== The task ==
Look through the material below. Return exactly the lines from the one with "photomicrograph exhibits a" through the one with "photomicrograph of human", both included.

== Working data ==
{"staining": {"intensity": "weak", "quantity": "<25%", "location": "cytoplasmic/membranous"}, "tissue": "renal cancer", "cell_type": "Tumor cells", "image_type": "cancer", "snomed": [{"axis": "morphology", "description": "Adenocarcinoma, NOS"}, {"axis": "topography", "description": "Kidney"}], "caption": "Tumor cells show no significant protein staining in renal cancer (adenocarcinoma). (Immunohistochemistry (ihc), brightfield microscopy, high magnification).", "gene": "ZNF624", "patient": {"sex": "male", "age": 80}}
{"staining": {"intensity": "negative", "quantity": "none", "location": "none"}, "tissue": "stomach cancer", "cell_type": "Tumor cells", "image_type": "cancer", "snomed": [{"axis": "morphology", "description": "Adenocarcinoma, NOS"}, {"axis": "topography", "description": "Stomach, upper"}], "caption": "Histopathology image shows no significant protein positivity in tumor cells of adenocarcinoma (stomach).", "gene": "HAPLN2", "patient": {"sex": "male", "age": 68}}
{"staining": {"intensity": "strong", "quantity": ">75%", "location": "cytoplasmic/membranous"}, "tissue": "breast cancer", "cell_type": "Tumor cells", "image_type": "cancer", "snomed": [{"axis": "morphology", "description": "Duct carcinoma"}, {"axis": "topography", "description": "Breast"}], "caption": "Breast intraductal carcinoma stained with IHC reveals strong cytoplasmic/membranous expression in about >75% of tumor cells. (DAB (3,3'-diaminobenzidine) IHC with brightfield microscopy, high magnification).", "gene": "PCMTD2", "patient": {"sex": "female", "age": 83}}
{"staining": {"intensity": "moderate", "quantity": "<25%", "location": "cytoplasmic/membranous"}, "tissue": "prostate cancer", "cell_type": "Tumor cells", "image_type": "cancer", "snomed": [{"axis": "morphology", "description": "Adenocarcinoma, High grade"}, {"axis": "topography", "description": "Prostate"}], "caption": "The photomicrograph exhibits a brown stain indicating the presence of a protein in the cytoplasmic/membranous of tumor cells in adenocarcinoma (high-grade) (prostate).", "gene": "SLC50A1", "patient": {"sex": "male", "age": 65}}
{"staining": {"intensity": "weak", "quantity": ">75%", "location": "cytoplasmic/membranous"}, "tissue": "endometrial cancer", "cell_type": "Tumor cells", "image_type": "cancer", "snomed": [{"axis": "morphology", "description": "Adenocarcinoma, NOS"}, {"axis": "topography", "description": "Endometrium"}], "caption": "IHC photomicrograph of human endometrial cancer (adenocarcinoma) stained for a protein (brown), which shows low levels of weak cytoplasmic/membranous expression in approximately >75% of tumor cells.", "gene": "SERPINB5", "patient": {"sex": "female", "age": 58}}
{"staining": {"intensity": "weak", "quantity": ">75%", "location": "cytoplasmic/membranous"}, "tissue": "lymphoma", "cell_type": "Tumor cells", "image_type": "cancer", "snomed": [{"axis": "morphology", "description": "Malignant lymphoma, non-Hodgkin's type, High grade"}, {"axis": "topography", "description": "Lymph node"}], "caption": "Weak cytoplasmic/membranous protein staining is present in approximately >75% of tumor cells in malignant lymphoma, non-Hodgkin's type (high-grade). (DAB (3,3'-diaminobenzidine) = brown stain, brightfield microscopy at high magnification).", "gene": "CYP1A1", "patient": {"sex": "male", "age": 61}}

== Task solution ==
{"staining": {"intensity": "moderate", "quantity": "<25%", "location": "cytoplasmic/membranous"}, "tissue": "prostate cancer", "cell_type": "Tumor cells", "image_type": "cancer", "snomed": [{"axis": "morphology", "description": "Adenocarcinoma, High grade"}, {"axis": "topography", "description": "Prostate"}], "caption": "The photomicrograph exhibits a brown stain indicating the presence of a protein in the cytoplasmic/membranous of tumor cells in adenocarcinoma (high-grade) (prostate).", "gene": "SLC50A1", "patient": {"sex": "male", "age": 65}}
{"staining": {"intensity": "weak", "quantity": ">75%", "location": "cytoplasmic/membranous"}, "tissue": "endometrial cancer", "cell_type": "Tumor cells", "image_type": "cancer", "snomed": [{"axis": "morphology", "description": "Adenocarcinoma, NOS"}, {"axis": "topography", "description": "Endometrium"}], "caption": "IHC photomicrograph of human endometrial cancer (adenocarcinoma) stained for a protein (brown), which shows low levels of weak cytoplasmic/membranous expression in approximately >75% of tumor cells.", "gene": "SERPINB5", "patient": {"sex": "female", "age": 58}}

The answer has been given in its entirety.